Scratch the surface in any part of Australia, including popular tourist destinations, and you're bound to hear horror stories. Gorgeous Rottnest Island, for example, is a former Indigenous prison – a little like South Africa's Robben Island – an appalling place where 370 inmates died in custody before it was eventually closed in 1931. Over in beautiful Gippsland, an idyllic weekend getaway for Victorian city-dwellers, about 450 Indigenous people were hunted down and killed by settlers and police over just a decade, beginning in 1840.

"I think if you sit down and have a good one-on-one chat with Murris, or most Aboriginal people around Australia, they will give you the history, if you're willing to listen to it," Walker says. "I'm lucky, I get a captive market. People are with me and they're here to learn about it. So I'm able to educate people. But if you're having a chat with a Murri, you need to be proactive, you need to bring those things up and be willing to hear some pretty horrific things."

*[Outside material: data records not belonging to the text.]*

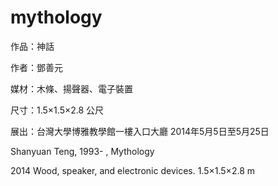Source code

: mythology
=========

作品：神話

作者：鄧善元

媒材：木條、揚聲器、電子裝置

尺寸：1.5×1.5×2.8 公尺

展出：台灣大學博雅教學館一樓入口大廳 2014年5月5日至5月25日

Shanyuan Teng, 1993- , Mythology

2014 Wood, speaker, and electronic devices. 1.5×1.5×2.8 m

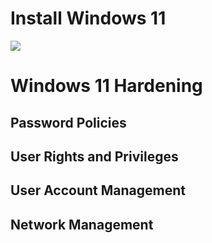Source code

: # Install Windows 11

![](https://github.com/JonmarCorpuz/SecondBrain/blob/main/Assets/Whitespace.png)

# Windows 11 Hardening

## Password Policies

## User Rights and Privileges

## User Account Management

## Network Management
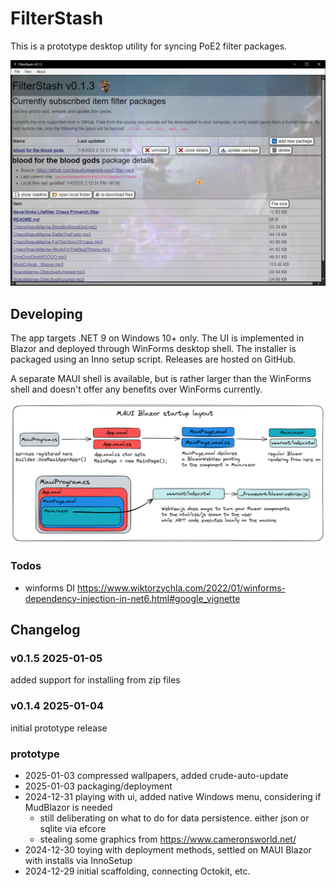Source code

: # FilterStash

This is a prototype desktop utility for syncing PoE2 filter packages.

![demo](./docs/v0.1.3_example.png)

## Developing

The app targets .NET 9 on Windows 10+ only. The UI is implemented in Blazor and deployed through WinForms desktop shell. 
The installer is packaged using an Inno setup script. Releases are hosted on GitHub.

A separate MAUI shell is available, but is rather larger than the WinForms shell and doesn't offer any benefits over WinForms currently.

![app structure](./docs/app-structure.png)
### Todos
- winforms DI https://www.wiktorzychla.com/2022/01/winforms-dependency-injection-in-net6.html#google_vignette

## Changelog 
 
### v0.1.5 2025-01-05
added support for installing from zip files

### v0.1.4 2025-01-04
initial prototype release 

### prototype
- 2025-01-03 compressed wallpapers, added crude-auto-update
- 2025-01-03 packaging/deployment
- 2024-12-31 playing with ui, added native Windows menu, considering if MudBlazor is needed
	- still deliberating on what to do for data persistence. either json or sqlite via efcore
	- stealing some graphics from https://www.cameronsworld.net/
- 2024-12-30 toying with deployment methods, settled on MAUI Blazor with installs via InnoSetup
- 2024-12-29 initial scaffolding, connecting Octokit, etc.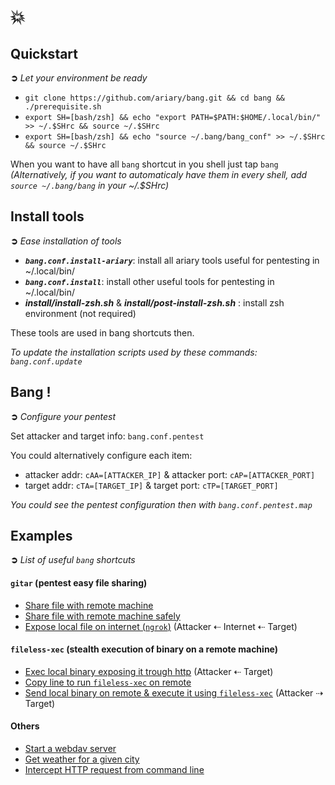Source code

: # 💥

## Quickstart
**➲** *Let your environment be ready*
* `git clone https://github.com/ariary/bang.git && cd bang && ./prerequisite.sh`
* `export SH=[bash/zsh] && echo "export PATH=$PATH:$HOME/.local/bin/" >> ~/.$SHrc && source ~/.$SHrc`
* `export SH=[bash/zsh] && echo "source ~/.bang/bang_conf" >> ~/.$SHrc && source ~/.$SHrc`

When you want to have all `bang` shortcut in you shell just tap `bang`
*(Alternatively, if you want to automaticaly have them in every shell, add `source ~/.bang/bang` in your ~/.$SHrc)*

## Install tools
**➲** *Ease installation of tools*
* ***`bang.conf.install-ariary`***: install all ariary tools useful for pentesting in ~/.local/bin/
* ***`bang.conf.install`***: install other useful tools for pentesting in ~/.local/bin/
* ***install/install-zsh.sh*** & ***install/post-install-zsh.sh*** : install zsh environment (not required)

These tools are used in bang shortcuts then.

*To update the installation scripts used by these commands: `bang.conf.update`*

## Bang !
**➲** *Configure your pentest*

Set attacker and target info: `bang.conf.pentest`

You could alternatively configure each item:
 * attacker addr: `cAA=[ATTACKER_IP]` & attacker port: `cAP=[ATTACKER_PORT]` 
 * target addr: `cTA=[TARGET_IP]` & target port: `cTP=[TARGET_PORT]`

*You could see the pentest configuration then with `bang.conf.pentest.map`*

## Examples
**➲** *List of useful `bang` shortcuts*

#### `gitar` (pentest easy file sharing)

* [Share file with remote machine](https://github.com/ariary/bang/blob/main/EXAMPLES.md#share-files)
* [Share file with remote machine safely](https://github.com/ariary/bang/blob/main/EXAMPLES.md#share-files-safely)
* [Expose local file on internet (`ngrok`)](https://github.com/ariary/bang/blob/main/EXAMPLES.md#expose-local-file-on-internet) (Attacker ⇠ Internet ⇠ Target)


#### `fileless-xec` (stealth execution of binary on a remote machine)

* [Exec local binary exposing it trough http](https://github.com/ariary/bang/blob/main/EXAMPLES.md#exec-binary-from-a-local-http-server) (Attacker ⇠ Target)
* [Copy line to run `fileless-xec` on remote](https://github.com/ariary/bang/blob/main/EXAMPLES.md#copy-line-to-launch-fieleless-xec-stealth-dropper)
* [Send local binary on remote & execute it using `fileless-xec`](https://github.com/ariary/bang/blob/main/EXAMPLES.md#send-a-local-file-to-remote-fileless-xec-to-stealthy-run-it) (Attacker ⇢ Target)


#### Others

* [Start a webdav server](https://github.com/ariary/bang/blob/main/EXAMPLES.md#webdav-server)
* [Get weather for a given city](https://github.com/ariary/bang/blob/main/EXAMPLES.md#get-the-weather-of-your-city)
* [Intercept HTTP request from command line](https://github.com/ariary/bang/blob/main/EXAMPLES.md#intercept-request-with-command-line)
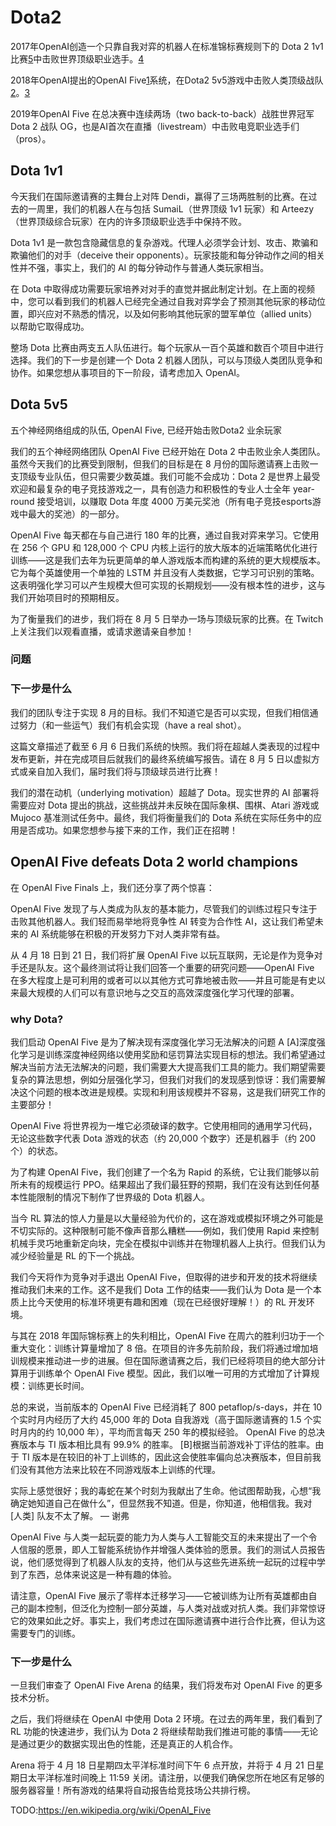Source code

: 

<!--
 * @version:
 * @Author:  StevenJokess（蔡舒起） https://github.com/StevenJokess
 * @Date: 2023-04-04 22:26:18
 * @LastEditors:  StevenJokess（蔡舒起） https://github.com/StevenJokess
 * @LastEditTime: 2023-04-10 20:53:11
 * @Description:
 * @Help me: make friends by a867907127@gmail.com and help me get some “foreign” things or service I need in life; 如有帮助，请赞助，失业3年了。![支付宝收款码](https://github.com/StevenJokess/d2rl/blob/master/img/%E6%94%B6.jpg)
 * @TODO::
 * @Reference:
-->
# Dota2

2017年OpenAI创造一个只靠自我对弈的机器人在标准锦标赛规则下的 Dota 2 1v1 比赛[5]中击败世界顶级职业选手。[4]

2018年OpenAI提出的OpenAI Five[1]系统，在Dota2 5v5游戏中击败人类顶级战队[2]。[3]

2019年OpenAI Five 在总决赛中连续两场（two back-to-back）战胜世界冠军 Dota 2 战队 OG，也是AI首次在直播（livestream）中击败电竞职业选手们（pros）。

## Dota 1v1

今天我们在国际邀请赛的主舞台上对阵 Dendi，赢得了三场两胜制的比赛。在过去的一周里，我们的机器人在与包括 SumaiL（世界顶级 1v1 玩家）和 Arteezy（世界顶级综合玩家）在内的许多顶级职业选手中保持不败。

Dota 1v1 是一款包含隐藏信息的复杂游戏。代理人必须学会计划、攻击、欺骗和欺骗他们的对手（deceive their opponents）。玩家技能和每分钟动作之间的相关性并不强，事实上，我们的 AI 的每分钟动作与普通人类玩家相当。

在 Dota 中取得成功需要玩家培养对对手的直觉并据此制定计划。在上面的视频中，您可以看到我们的机器人已经完全通过自我对弈学会了预测其他玩家的移动位置，即兴应对不熟悉的情况，以及如何影响其他玩家的盟军单位（allied units）以帮助它取得成功。

整场 Dota 比赛由两支五人队伍进行。每个玩家从一百个英雄和数百个项目中进行选择。我们的下一步是创建一个 Dota 2 机器人团队，可以与顶级人类团队竞争和协作。如果您想从事项目的下一阶段，请考虑加入 OpenAI。

## Dota 5v5

五个神经网络组成的队伍, OpenAI Five, 已经开始击败Dota2 业余玩家

我们的五个神经网络团队 OpenAI Five 已经开始在 Dota 2 中击败业余人类团队。虽然今天我们的比赛受到限制，但我们的目标是在 8 月份的国际邀请赛上击败一支顶级专业队伍，但只需要少数英雄。我们可能不会成功：Dota 2 是世界上最受欢迎和最复杂的电子竞技游戏之一，具有创造力和积极性的专业人士全年 year-round 接受培训，以赚取 Dota 年度 4000 万美元奖池（所有电子竞技esports游戏中最大的奖池）的一部分。

OpenAI Five 每天都在与自己进行 180 年的比赛，通过自我对弈来学习。它使用在 256 个 GPU 和 128,000 个 CPU 内核上运行的放大版本的近端策略优化进行训练——这是我们去年为玩更简单的单人游戏版本而构建的系统的更大规模版本。它为每个英雄使用一个单独的 LSTM 并且没有人类数据，它学习可识别的策略。这表明强化学习可以产生规模大但可实现的长期规划——没有根本性的进步，这与我们开始项目时的预期相反。

为了衡量我们的进步，我们将在 8 月 5 日举办一场与顶级玩家的比赛。在 Twitch 上关注我们以观看直播，或请求邀请亲自参加！

### 问题

###


### 下一步是什么

我们的团队专注于实现 8 月的目标。我们不知道它是否可以实现，但我们相信通过努力（和一些运气）我们有机会实现（have a real shot）。

这篇文章描述了截至 6 月 6 日我们系统的快照。我们将在超越人类表现的过程中发布更新，并在完成项目后就我们的最终系统编写报告。请在 8 月 5 日以虚拟方式或亲自加入我们，届时我们将与顶级球员进行比赛！

我们的潜在动机（underlying motivation）超越了 Dota。现实世界的 AI 部署将需要应对 Dota 提出的挑战，这些挑战并未反映在国际象棋、围棋、Atari 游戏或 Mujoco 基准测试任务中。最终，我们将衡量我们的 Dota 系统在实际任务中的应用是否成功。如果您想参与接下来的工作，我们正在招聘！

## OpenAI Five defeats Dota 2 world champions

在 OpenAI Five Finals 上，我们还分享了两个惊喜：

OpenAI Five 发现了与人类成为队友的基本能力，尽管我们的训练过程只专注于击败其他机器人。我们轻而易举地将竞争性 AI 转变为合作性 AI，这让我们希望未来的 AI 系统能够在积极的开发努力下对人类非常有益。

从 4 月 18 日到 21 日，我们将扩展 OpenAI Five 以玩互联网，无论是作为竞争对手还是队友。这个最终测试将让我们回答一个重要的研究问题——OpenAI Five 在多大程度上是可利用的或者可以以其他方式可靠地被击败——并且可能是有史以来最大规模的人们可以有意识地与之交互的高效深度强化学习代理的部署。

### why Dota?

我们启动 OpenAI Five 是为了解决现有深度强化学习无法解决的问题 A [A]深度强化学习是训练深度神经网络以使用奖励和惩罚算法实现目标的想法。我们希望通过解决当前方法无法解决的问题，我们需要大大提高我们工具的能力。我们期望需要复杂的算法思想，例如分层强化学习，但我们对我们的发现感到惊讶：我们需要解决这个问题的根本改进是规模。实现和利用该规模并不容易，这是我们研究工作的主要部分！

OpenAI Five 将世界视为一堆它必须破译的数字。它使用相同的通用学习代码，无论这些数字代表 Dota 游戏的状态（约 20,000 个数字）还是机器手（约 200 个）的状态。

为了构建 OpenAI Five，我们创建了一个名为 Rapid 的系统，它让我们能够以前所未有的规模运行 PPO。结果超出了我们最狂野的预期，我们在没有达到任何基本性能限制的情况下制作了世界级的 Dota 机器人。

当今 RL 算法的惊人力量是以大量经验为代价的，这在游戏或模拟环境之外可能是不切实际的。这种限制可能不像声音那么糟糕——例如，我们使用 Rapid 来控制机械手灵巧地重新定向块，完全在模拟中训练并在物理机器人上执行。但我们认为减少经验量是 RL 的下一个挑战。

我们今天将作为竞争对手退出 OpenAI Five，但取得的进步和开发的技术将继续推动我们未来的工作。这不是我们 Dota 工作的结束——我们认为 Dota 是一个本质上比今天使用的标准环境更有趣和困难（现在已经很好理解！）的 RL 开发环境。

与其在 2018 年国际锦标赛上的失利相比，OpenAI Five 在周六的胜利归功于一个重大变化：训练计算量增加了 8 倍。在项目的许多先前阶段，我们将通过增加培训规模来推动进一步的进展。但在国际邀请赛之后，我们已经将项目的绝大部分计算用于训练单个 OpenAI Five 模型。因此，我们以唯一可用的方式增加了计算规模：训练更长时间。

总的来说，当前版本的 OpenAI Five 已经消耗了 800 petaflop/s-days，并在 10 个实时月内经历了大约 45,000 年的 Dota 自我游戏（高于国际邀请赛的 1.5 个实时月内的约 10,000 年），平均而言每天 250 年的模拟经验。 OpenAI Five 的总决赛版本与 TI 版本相比具有 99.9% 的胜率。 [B]根据当前游戏补丁评估的胜率。由于 TI 版本是在较旧的补丁上训练的，因此这会使胜率偏向总决赛版本，但目前我们没有其他方法来比较在不同游戏版本上训练的代理。

实际上感觉很好；我的毒蛇在某个时刻为我献出了生命。他试图帮助我，心想“我确定她知道自己在做什么”，但显然我不知道。但是，你知道，他相信我。我对 [人类] 队友不太了解。 — 谢弗

OpenAI Five 与人类一起玩耍的能力为人类与人工智能交互的未来提出了一个令人信服的愿景，即人工智能系统协作并增强人类体验的愿景。我们的测试人员报告说，他们感觉得到了机器人队友的支持，他们从与这些先进系统一起玩的过程中学到了东西，总体来说这是一种有趣的体验。

请注意，OpenAI Five 展示了零样本迁移学习——它被训练为让所有英雄都由自己的副本控制，但泛化为控制一部分英雄，与人类对战或对抗人类。我们非常惊讶它的效果如此之好。事实上，我们考虑过在国际邀请赛中进行合作比赛，但认为这需要专门的训练。

### 下一步是什么

一旦我们审查了 OpenAI Five Arena 的结果，我们将发布对 OpenAI Five 的更多技术分析。

之后，我们将继续在 OpenAI 中使用 Dota 2 环境。在过去的两年里，我们看到了 RL 功能的快速进步，我们认为 Dota 2 将继续帮助我们推进可能的事情——无论是通过更少的数据实现出色的性能，还是真正的人机合作。

Arena 将于 4 月 18 日星期四太平洋标准时间下午 6 点开放，并将于 4 月 21 日星期日太平洋标准时间晚上 11:59 关闭。请注册，以便我们确保您所在地区有足够的服务器容量！所有游戏的结果将自动报告给竞技场公共排行榜。

[1]: https://openai.com/blog/openai-five/
[2]: https://youtu.be/eHipy_j29Xw
[3]: https://www.guyuehome.com/21403
[4]: https://openai.com/research/dota-2
[5]: https://openai.com/the-international
[6]: https://openai.com/research/openai-five-defeats-dota-2-world-champions

TODO:https://en.wikipedia.org/wiki/OpenAI_Five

And that's the key point. The big question. Can you handle the truth? Are you ready for this? Do you want to spend part of your next hard-earned holiday hearing about the shocking brutality inflicted on Australia's Indigenous population by people you might even be distantly related to?

In my opinion, you should. This is no different to many of the experiences you've probably already had overseas. Many of us have visited a former concentration camp in Germany or Poland and heard the truth there. You might have been to the Killing Fields in Cambodia, or visited Tiananmen Square in China, been to a dawn service in Gallipoli or even walked the Kokoda Track in PNG. We're always up for hearing about history, shocking as it may be, when we're overseas.

So why not Australia's history? Its real history. The truth. Now is as good a time as any.

Do you think it's important for Australian travellers to learn from traditional owners? What are the best Indigenous tourism experiences you've had here? And what do you plan to try next?